Secondly, the Court did not ignore Darden in reaching its conclusion. Darden merely defines how the term "employee" shall be construed in the context of an ERISA claim. Plaintiffs read Darden too broadly. Plaintiffs also maintain that Berger Transfer & Storage v. Central States, Southeast and Southwest Areas Pension Fund, 85 F.3d 1374 (8th Cir.1996) is the controlling law in this circuit and the Court should not have relied on the Tenth Circuit case of Capital Cities/ABC, Inc. v. Ratcliff, 141 F.3d 1405 (10th Cir.), cert. denied, 525 U.S. 873, 119 S. Ct. 173, 142 L. Ed. 2d 141 (1998). There is no evidence in Berger that the truck driver plaintiffs in that case signed agreements that specifically provided long-term benefits as the contracts at issue in the case at bar. Berger is, therefore, distinguishable. Further, while the plaintiffs maintain that this Court should not rely on the Tenth Circuit decision in Capital Cities/ABC, Inc., the Court will observe that the Supreme Court has denied certiorari in that case.

Plaintiffs urge the Court to heed the decision in Daughtrey v. Honeywell, 3 F.3d 1488 (11th Cir.1993), which found that the employment status of an individual for the purposes of ERISA is not determined by the label used in the contract between the parties. The Court agrees with that holding. The agreement at issue in Daughtrey, however, did not contain language that provided for payment of commissions and the vesting of renewal commissions.

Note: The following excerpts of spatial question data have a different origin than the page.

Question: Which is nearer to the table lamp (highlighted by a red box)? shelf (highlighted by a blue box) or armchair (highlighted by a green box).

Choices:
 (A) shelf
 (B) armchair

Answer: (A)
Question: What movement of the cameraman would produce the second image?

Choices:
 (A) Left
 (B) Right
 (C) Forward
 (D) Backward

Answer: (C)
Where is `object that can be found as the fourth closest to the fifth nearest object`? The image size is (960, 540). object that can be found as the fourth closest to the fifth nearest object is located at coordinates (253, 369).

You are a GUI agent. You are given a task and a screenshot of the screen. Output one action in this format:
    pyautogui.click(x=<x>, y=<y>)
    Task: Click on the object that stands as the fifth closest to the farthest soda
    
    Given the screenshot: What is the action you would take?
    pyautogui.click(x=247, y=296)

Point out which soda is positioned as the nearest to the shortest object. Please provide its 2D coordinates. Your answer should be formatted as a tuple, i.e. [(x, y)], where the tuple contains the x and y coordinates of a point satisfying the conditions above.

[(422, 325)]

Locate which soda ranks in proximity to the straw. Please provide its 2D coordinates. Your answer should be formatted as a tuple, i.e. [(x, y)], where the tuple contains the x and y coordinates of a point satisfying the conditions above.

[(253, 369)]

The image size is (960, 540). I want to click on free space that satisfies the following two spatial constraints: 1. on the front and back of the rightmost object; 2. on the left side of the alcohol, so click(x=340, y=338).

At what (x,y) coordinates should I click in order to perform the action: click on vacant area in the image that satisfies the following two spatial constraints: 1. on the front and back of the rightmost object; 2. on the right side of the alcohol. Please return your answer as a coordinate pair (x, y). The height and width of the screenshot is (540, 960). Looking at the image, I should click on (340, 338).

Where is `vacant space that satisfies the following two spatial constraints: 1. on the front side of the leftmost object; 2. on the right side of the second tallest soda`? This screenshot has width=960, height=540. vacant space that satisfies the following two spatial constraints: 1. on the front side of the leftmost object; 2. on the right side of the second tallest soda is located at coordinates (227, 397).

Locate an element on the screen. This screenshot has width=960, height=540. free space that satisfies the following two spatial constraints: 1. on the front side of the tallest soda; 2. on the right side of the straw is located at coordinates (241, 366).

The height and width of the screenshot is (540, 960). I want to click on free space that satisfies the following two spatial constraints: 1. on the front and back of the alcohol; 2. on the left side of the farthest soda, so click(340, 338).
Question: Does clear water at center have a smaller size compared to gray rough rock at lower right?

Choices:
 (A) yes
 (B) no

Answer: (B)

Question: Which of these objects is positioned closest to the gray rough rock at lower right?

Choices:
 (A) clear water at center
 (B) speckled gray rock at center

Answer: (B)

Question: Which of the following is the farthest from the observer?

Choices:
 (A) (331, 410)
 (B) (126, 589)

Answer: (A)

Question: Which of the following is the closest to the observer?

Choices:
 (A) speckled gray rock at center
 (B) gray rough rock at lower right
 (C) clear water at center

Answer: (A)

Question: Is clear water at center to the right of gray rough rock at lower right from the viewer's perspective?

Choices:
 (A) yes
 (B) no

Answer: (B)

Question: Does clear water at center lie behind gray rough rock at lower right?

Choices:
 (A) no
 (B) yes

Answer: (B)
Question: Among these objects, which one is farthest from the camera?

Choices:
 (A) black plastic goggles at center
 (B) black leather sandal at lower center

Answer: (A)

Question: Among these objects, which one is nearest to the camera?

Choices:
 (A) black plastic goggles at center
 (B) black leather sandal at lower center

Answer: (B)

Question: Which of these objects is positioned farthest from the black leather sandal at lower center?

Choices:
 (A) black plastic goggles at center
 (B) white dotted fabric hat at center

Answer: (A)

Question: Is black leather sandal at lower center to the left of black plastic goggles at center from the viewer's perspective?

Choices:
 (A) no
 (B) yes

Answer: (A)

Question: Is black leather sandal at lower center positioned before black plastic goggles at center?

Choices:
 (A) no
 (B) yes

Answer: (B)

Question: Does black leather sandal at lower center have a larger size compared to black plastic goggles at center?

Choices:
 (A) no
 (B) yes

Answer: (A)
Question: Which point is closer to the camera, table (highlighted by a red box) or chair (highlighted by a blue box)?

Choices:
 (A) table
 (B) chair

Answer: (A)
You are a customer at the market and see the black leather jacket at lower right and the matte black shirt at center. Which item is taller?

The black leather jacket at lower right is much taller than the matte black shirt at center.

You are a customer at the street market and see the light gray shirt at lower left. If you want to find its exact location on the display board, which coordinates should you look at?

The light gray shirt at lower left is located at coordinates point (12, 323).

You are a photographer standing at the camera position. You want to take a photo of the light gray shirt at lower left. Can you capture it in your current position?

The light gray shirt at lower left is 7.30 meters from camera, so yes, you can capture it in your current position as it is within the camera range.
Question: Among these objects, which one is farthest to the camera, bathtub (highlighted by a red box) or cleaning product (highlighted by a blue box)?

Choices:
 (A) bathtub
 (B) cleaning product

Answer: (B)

Plaintiffs mistakenly presume that the Court considered contract claims not at issue in the summary judgment motions to reach its conclusion that defendants were entitled to summary judgment on the ERISA claims. On the contrary, all the Court did was use the terms of the contract, which the agents signed upon commencing their employment, to determine that those contracts evinced an intention to preclude the agents from later claiming that they were entitled to benefits other than those provided for in the contracts.

Accordingly, it is

ORDERED that Plaintiffs' Motion for Reconsideration and for Clarification is denied.